[[ The data open ]]

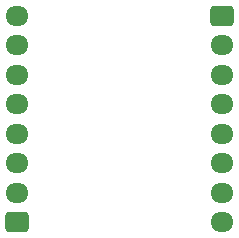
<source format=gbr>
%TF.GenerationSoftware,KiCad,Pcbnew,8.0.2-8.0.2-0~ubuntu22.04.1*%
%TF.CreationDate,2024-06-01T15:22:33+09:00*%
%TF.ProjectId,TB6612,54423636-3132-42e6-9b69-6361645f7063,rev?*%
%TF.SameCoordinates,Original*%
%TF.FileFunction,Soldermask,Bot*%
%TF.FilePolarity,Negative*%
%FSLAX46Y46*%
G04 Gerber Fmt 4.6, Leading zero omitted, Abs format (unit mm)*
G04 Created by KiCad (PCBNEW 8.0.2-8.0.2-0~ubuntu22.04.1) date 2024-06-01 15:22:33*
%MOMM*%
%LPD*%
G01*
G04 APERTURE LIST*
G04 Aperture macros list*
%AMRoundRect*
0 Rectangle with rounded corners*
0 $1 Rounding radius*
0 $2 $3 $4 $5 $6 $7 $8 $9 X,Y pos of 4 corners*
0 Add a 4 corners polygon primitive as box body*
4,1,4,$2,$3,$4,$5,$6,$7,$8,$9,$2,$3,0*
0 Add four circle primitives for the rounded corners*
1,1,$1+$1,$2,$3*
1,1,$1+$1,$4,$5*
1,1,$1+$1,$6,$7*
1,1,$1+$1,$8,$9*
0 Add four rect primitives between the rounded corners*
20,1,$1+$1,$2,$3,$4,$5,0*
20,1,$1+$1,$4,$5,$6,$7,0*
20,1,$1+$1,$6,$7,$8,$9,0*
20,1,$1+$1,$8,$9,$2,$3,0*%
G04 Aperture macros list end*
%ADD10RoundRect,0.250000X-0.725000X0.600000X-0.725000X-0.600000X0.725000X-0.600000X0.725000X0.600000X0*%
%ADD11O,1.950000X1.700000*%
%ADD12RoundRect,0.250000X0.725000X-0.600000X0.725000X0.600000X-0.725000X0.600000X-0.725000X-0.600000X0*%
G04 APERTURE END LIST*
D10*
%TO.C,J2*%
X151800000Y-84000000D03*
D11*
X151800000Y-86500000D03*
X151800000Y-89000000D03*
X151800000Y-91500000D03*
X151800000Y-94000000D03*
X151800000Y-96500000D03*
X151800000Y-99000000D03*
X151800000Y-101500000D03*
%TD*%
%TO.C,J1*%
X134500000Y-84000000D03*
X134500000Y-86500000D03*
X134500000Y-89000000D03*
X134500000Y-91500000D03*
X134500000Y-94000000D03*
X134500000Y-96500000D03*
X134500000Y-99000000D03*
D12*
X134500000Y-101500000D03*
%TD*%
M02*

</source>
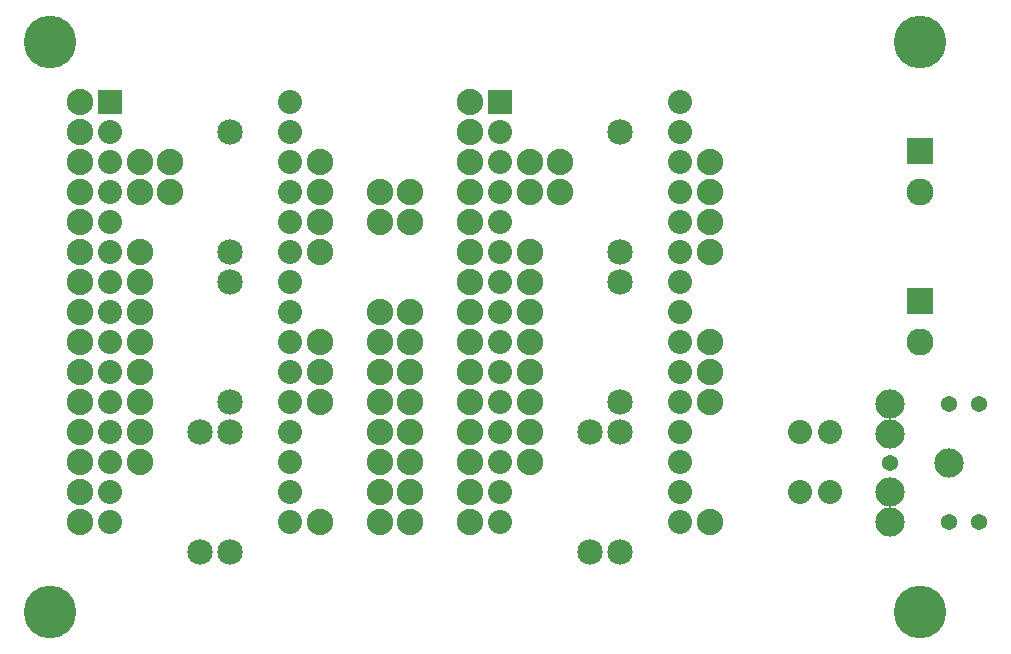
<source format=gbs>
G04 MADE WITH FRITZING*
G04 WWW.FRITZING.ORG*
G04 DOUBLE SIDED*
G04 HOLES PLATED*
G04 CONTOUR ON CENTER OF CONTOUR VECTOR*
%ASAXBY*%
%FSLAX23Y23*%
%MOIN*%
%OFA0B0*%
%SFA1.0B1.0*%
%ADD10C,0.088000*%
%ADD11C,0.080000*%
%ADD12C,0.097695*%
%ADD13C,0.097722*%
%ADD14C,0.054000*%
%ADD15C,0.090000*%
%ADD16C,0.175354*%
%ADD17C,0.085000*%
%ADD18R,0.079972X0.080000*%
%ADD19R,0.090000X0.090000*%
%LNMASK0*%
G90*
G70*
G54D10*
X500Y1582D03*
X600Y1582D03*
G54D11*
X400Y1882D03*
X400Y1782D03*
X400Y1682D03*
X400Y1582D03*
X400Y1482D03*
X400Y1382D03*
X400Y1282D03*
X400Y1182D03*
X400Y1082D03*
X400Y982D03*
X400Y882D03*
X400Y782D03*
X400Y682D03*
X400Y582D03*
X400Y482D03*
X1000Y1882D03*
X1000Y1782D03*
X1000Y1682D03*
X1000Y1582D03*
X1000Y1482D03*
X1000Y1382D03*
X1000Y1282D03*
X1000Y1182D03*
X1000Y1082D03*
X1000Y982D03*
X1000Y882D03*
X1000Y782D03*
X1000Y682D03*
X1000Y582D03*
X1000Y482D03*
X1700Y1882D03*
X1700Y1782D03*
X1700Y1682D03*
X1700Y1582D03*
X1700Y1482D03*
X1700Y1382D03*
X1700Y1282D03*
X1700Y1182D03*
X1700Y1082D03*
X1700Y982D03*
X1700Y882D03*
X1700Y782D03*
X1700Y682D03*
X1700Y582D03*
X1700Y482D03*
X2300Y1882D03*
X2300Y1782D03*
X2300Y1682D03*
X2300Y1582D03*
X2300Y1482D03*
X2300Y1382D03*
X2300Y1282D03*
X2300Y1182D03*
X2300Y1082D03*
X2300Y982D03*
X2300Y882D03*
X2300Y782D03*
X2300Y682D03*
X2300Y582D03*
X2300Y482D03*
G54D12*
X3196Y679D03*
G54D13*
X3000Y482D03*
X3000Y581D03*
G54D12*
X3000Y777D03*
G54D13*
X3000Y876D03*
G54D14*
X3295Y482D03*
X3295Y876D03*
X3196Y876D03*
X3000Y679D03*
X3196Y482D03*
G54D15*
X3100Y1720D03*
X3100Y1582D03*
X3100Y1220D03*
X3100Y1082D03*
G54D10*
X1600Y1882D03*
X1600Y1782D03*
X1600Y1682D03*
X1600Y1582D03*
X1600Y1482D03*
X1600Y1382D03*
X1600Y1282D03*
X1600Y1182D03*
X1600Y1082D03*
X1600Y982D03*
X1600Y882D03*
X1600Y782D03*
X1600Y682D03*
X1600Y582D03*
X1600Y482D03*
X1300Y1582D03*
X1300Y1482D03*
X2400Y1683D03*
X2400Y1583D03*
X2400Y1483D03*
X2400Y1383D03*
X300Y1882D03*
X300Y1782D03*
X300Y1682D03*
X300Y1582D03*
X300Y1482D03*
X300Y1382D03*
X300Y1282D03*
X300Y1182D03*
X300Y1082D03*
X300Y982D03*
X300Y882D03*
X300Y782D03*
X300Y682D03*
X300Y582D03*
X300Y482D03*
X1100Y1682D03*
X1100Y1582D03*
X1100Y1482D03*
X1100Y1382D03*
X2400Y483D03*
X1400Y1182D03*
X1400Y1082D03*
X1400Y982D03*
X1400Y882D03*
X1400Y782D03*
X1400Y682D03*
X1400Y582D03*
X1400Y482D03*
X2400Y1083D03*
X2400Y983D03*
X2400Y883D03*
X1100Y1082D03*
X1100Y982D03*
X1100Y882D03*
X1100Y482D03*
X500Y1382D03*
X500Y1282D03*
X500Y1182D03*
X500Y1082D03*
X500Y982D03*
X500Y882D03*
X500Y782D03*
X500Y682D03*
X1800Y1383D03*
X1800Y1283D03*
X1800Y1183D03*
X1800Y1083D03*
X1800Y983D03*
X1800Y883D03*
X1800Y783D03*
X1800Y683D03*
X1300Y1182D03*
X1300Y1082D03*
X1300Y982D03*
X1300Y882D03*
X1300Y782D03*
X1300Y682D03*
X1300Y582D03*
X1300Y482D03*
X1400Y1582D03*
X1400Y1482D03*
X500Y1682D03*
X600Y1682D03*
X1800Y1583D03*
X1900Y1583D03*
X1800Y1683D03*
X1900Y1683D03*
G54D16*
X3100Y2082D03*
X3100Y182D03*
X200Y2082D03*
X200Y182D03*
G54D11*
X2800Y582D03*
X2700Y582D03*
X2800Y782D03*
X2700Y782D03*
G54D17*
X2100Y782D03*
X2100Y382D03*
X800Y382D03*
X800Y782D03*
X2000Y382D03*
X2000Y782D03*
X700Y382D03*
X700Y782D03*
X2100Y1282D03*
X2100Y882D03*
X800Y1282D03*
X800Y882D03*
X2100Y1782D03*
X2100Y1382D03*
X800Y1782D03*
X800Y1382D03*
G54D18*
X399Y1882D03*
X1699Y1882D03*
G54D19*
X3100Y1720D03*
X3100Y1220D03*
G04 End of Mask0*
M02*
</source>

[[ The data closed ]]

=== Instructions to follow ===
All lines above from the one with "X2300Y1482D03*" to the one with "X1600Y1682D03*", inclusive, should be copied exactly, and no other lines.

=== Response area ===
X2300Y1482D03*
X2300Y1382D03*
X2300Y1282D03*
X2300Y1182D03*
X2300Y1082D03*
X2300Y982D03*
X2300Y882D03*
X2300Y782D03*
X2300Y682D03*
X2300Y582D03*
X2300Y482D03*
G54D12*
X3196Y679D03*
G54D13*
X3000Y482D03*
X3000Y581D03*
G54D12*
X3000Y777D03*
G54D13*
X3000Y876D03*
G54D14*
X3295Y482D03*
X3295Y876D03*
X3196Y876D03*
X3000Y679D03*
X3196Y482D03*
G54D15*
X3100Y1720D03*
X3100Y1582D03*
X3100Y1220D03*
X3100Y1082D03*
G54D10*
X1600Y1882D03*
X1600Y1782D03*
X1600Y1682D03*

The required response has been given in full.